Learning igraph for R (part 2) — actually, correlations and distributions
Another day, more learning.
(note: I barely touched igraph today, spent most of the time with correlations and distributions, sorry…)
First, I want to know if the strengths of my nodes are correlated to the degrees, if so, I can simplify my analysis using just degrees (or strengths).
Nice! My correlation between degree and strength is ~ 0.95! Almost perfect, so I can simplify my analysis. Now, would it possible to create a fit curve for the correlation? If so, I can derive the probable strength from the degree and vice-versa.
Let’s search a little. I can barely remember a “lm(y ~x)” from somewhere. Google to the rescue…
Ok, not that difficult, but the result is not as good as I expected:
Problem is, some outliers are causing trouble. I expected to see more residuals above the line :( These are the times I find parametric statistics kinda useless. Let me try to find a Theil-Sen estimator for R and see if it performs better…
Found a “mblm” package that seems to do what I want, but it extremely slow for my dataset :(
Another package “zyp” seems to do a better job, but I’m not in the mood the check it now, let’s try that sometime later.
My graph models job movements, as in “people work on this then moved to work on that”. Weight on links means how many people go from one job to another. The in-strength is the amount of people that comes to it and the out-strength means people leaving that job.
This way, I can identify if a job is “neutral” (almost the same number of people come and go from it), “accumulative” (more people in than out) or “distributive” (more people out than in).
But what is the “normal”? I need the see the big picture. Kernel Density Estimator to the rescue. Let’s search a little bit… Hmmm, “density” function, ok… Let’s try it.
Pretty good, I would say. Later I can fix the title and the labels. The distribution has three modes (peaks) and it’s slightly skewed to the right. More professions with people coming than going. I think the two modes at -1 and 1 are from jobs with few people, I’d like to compare that. I know R plots are pretty flexible, back to Internet to find a nice way to compare KDEs.
Found “purr” and “tidyverse”, that’s going to help a lot. After a decade of Ruby and heavy exposure to Scheme (Racket) it’s difficult to reason using “for” anymore =P
(after a couple of hours) Gosh! This purr package makes me happy ^_^
Finally!!! It took more time than I thought, but it is exactly what I wanted.

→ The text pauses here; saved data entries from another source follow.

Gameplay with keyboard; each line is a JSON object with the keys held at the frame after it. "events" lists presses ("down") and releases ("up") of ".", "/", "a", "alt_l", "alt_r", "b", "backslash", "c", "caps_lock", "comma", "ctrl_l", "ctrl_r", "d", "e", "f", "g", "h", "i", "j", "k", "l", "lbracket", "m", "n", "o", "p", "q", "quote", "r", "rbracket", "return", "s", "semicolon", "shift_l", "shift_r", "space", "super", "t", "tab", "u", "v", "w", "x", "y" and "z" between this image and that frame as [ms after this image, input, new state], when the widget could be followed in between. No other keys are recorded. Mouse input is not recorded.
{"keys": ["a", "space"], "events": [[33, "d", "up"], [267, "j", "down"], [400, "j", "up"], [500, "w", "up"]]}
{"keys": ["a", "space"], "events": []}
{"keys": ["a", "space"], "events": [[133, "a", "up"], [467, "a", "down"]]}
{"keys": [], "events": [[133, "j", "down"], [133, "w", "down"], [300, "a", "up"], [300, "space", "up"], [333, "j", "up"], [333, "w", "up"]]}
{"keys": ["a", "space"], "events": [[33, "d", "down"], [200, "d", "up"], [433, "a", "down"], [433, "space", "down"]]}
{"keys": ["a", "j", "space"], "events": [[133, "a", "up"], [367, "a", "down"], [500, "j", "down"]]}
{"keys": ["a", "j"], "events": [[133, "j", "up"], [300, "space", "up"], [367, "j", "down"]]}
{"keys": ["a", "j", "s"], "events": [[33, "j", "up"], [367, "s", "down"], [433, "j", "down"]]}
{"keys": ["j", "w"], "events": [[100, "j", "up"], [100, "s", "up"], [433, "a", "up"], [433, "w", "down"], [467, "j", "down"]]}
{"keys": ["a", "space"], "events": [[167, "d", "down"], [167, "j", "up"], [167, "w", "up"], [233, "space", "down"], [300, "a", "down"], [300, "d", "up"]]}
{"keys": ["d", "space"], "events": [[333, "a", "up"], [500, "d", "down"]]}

Now it’s clear that modes at -1 and 1 are from jobs with less movements (as I suspected). But, even considering only the biggest ones, the center of the distribution is a little offset to negative, meaning more people “coming” than “going”.
The final code is below.
Too much for today, but I learnt A LOT. So much that if I try to explain the code above (using “purr” lib), it would take another post =/
Tomorrow… try to generate a random model and maybe experimenting with confidence intervals using bootstrap.